Wanneer een nieuw boek van Anna Woltz verschijnt, verlang ik naar lange leesavonden met een kaarsje, een theetje en een dekentje. Van het lezen van ‘De spin en de sleutel’ heb ik weer enorm genoten (ja hoor, met kaars, thee, deken). Wat een boek!
Het befaamde Woltz-recept werkt nog steeds wonderwel!

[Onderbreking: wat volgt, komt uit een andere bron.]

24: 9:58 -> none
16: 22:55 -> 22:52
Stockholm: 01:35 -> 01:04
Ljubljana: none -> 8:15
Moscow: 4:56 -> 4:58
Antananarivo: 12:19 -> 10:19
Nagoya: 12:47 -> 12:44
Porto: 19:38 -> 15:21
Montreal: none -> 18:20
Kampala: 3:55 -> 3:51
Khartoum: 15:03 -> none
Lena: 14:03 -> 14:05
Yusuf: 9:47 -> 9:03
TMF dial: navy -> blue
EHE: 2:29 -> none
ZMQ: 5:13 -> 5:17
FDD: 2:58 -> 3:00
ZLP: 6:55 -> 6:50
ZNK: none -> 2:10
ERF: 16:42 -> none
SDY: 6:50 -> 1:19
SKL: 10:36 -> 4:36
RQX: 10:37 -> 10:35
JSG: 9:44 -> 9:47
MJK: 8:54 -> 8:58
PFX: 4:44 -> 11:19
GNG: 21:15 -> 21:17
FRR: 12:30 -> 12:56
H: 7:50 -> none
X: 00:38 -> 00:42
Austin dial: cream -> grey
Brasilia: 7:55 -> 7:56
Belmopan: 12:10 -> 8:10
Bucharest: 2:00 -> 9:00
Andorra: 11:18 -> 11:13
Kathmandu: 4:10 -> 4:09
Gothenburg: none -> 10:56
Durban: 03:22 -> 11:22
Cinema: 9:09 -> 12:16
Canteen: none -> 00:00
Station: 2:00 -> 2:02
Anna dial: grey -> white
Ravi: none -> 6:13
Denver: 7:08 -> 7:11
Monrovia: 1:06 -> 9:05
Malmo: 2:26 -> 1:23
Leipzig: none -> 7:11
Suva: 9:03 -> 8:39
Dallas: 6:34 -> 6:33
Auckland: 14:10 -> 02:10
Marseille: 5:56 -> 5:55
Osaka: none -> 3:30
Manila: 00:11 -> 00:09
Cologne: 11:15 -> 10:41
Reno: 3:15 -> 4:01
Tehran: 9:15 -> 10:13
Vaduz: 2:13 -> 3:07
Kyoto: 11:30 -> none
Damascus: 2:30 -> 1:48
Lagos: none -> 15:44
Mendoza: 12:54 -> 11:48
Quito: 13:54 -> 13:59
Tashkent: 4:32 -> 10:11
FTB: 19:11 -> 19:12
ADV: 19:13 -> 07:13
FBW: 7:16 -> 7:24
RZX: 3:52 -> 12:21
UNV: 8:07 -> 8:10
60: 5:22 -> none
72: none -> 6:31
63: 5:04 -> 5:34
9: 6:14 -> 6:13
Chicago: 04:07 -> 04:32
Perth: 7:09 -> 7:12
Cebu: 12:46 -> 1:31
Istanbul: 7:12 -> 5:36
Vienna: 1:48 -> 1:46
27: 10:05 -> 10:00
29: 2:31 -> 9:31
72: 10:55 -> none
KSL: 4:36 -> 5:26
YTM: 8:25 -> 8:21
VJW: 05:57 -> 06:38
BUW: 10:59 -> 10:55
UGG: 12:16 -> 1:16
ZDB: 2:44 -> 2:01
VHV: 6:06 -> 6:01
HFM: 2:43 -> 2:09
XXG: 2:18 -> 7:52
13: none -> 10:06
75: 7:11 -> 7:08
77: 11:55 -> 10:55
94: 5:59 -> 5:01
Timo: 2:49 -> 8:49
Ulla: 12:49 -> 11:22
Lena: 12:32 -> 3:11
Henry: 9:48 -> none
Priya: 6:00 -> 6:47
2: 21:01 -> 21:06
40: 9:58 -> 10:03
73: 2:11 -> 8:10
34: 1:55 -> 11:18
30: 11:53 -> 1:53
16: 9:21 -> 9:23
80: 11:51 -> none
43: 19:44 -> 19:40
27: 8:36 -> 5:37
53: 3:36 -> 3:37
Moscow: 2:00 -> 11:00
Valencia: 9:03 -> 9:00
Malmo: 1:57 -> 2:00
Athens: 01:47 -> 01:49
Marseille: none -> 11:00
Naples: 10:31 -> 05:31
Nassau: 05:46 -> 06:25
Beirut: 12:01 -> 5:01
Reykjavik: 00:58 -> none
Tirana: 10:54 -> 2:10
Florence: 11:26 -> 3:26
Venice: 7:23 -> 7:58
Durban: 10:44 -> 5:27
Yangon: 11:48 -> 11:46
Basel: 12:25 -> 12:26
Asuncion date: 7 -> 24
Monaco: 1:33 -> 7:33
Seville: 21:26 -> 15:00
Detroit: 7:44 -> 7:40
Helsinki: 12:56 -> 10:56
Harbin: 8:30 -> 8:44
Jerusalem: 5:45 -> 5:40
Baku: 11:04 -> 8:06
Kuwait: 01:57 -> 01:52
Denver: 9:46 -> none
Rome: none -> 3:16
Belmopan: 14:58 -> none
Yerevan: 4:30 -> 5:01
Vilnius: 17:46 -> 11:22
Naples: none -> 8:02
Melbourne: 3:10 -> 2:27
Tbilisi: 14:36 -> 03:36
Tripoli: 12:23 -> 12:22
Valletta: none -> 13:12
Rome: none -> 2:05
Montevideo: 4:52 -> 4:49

Zowel de beschrijving op de achterflap als de titel zijn vaag. Ze geven weinig vrij over de inhoud van het verhaal. Je begint ‘De spin en de sleutel’ dan ook met heel wat vraagtekens te lezen. Al snel blijkt dat het befaamde Woltz-recept – twee jongeren elk met hun eigen verhaal ontmoeten elkaar en belanden in een spannend avontuur – nog steeds wonderwel werkt. Het wisselende vertelperspectief is ook nu een verrijkend ingrediënt. Het ene hoofdstuk lees je het verhaal van Elena, het andere het verhaal van Atlas. Hierdoor zit je op hun huid en voel je met hen mee.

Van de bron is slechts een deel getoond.